The entire episode with Wells Fargo bidding for Wachovia, in competition from Citigroup, is steeped in comedy with vampire stars. The grapevine in Washington and Wall Street passes word that the Citigroup versus Wachovia wrestling match was actually a sponsored backdoor bailout attempt to save Citigroup, not just Wachovia. Again, the FDIC was the matchmaker. My term has been ‘Dead Marrying the Dead’ which still holds true, since Citigroup has been dead for one year. Under the original Citigroup proposal, the FDIC had arranged for guarantees of $42 billion for Wachovia debt by the US Fed. The new Wells Fargo deal enabled the US taxpayers to get off the hook. The reversal by the FDIC to serve the public has caused gigantic Wall Street problems, as Citigroup now finds itself in a position more perilous than anyone believed. This battle has flip-flopped once, and might again. Citigroup would probably have died if not for the USGovt purchase of bank stocks.
THE TEETH OF THE MONSTER REVEALED
JPMorgan is a monster predator at work, hidden from view. After the Fannie Mae experience, covering their giant raft of CDSwap contracts, making huge payout’s, JPMorgan was close to a bankruptcy. They needed to feed off another bank, to consume private deposits and thus shore up the balance sheet. Lehman Brothers was let go to fail, but its failure would surely trigger a gigantic wave of credit market fires. The Lehman CDSwap resolution has cost roughly $300 billion, paying 91 cents per dollar of coverage on their failed bonds. The Wall Street Powers permitted Lehman to fail, so as to prevent a JPMorgan failure, thus risking that the fires caused could be contained in CDSwap fallout. The irony is that JPMorgan undoubtedly suffered considerably from that fire in fallout. Now JPMorgan might need another Wall Street failure, for to consume another block of assets, but with yet another ensuing CDSwap fire. JPMorgan is a monster predator at work, soon hungry again. It might be eyeing Morgan Stanley. We might discover a failure in an unexpected place, like a big insurance firm, whose sector condition is not well advertised.
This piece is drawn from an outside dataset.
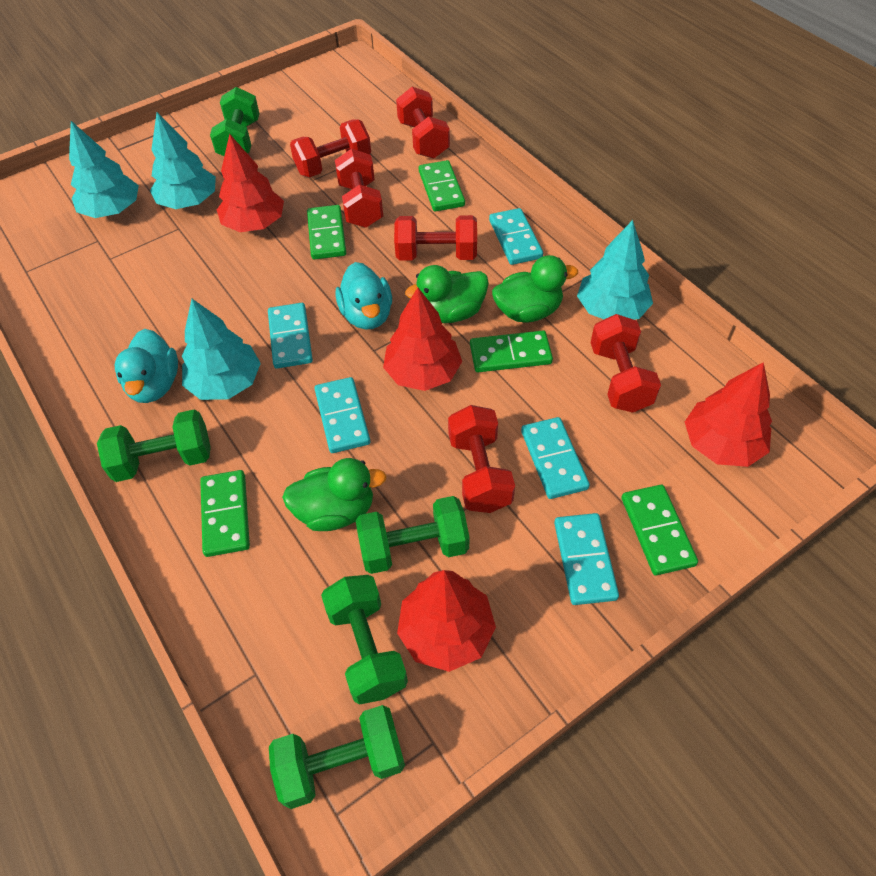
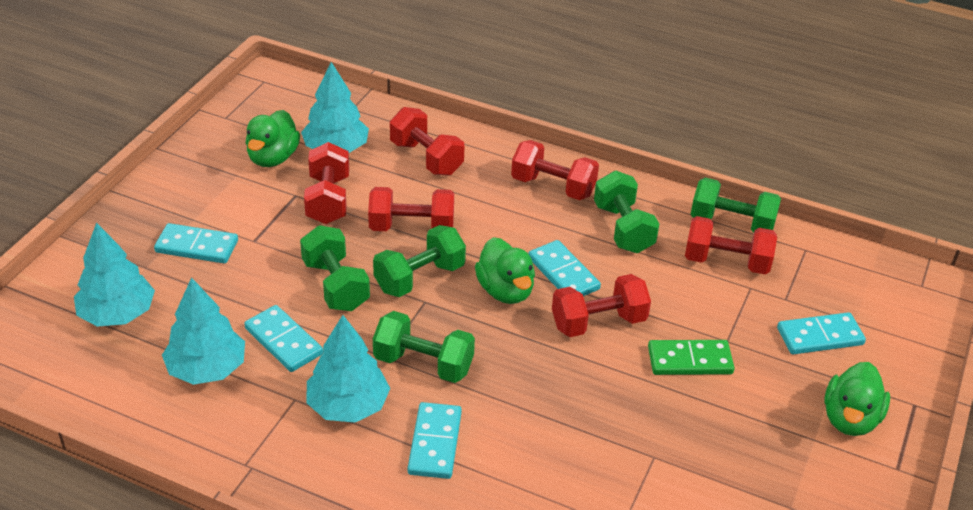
green domino: [200,470,250,557] [307,205,346,260] [419,160,465,212] [470,331,553,372] [622,485,698,576] = 5 -> [648,340,735,375] = 1
red tree: [217,134,284,232] [383,288,462,391] [397,570,496,672] [685,362,772,467] = 4 -> none = 0
turquoise duck: [115,329,178,403] [335,262,392,329] = 2 -> none = 0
With each big bank failure, whether a commercial bank or investment bank, heavy damage is done to the system. The CDSwap destruction is mostly hidden, with large pillars burned out. We the people hear of the destruction only if and when a major bank fails as a result. No death, no news, however but with potentially significant hidden structural damage. As financial firms pay out vast sums on CDSwaps as in the Lehman case, and the Fannie Mae case, and the Freddie Mac case, the system bleeds capital. Lending suffers. The sequence corresponds to a powerful vicious cycle. JPMorgan will need more deaths to survive, but each death causes more deadly CDSwap fires. JPMorgan is a monster predator at work, which leaves fires on pathways where it last stepped. The best analogy is that CDSwap contract payout’s from bond failures are like mini-Hiroshima events that might lead to a bigger such event. Ironically, to save JPM the financial system must destroy the shadow banking system centered in New York City, since Wall Street firms, plus Bank of America are at its center. The system lacks disclosure and transparency, just like Wall Street likes it.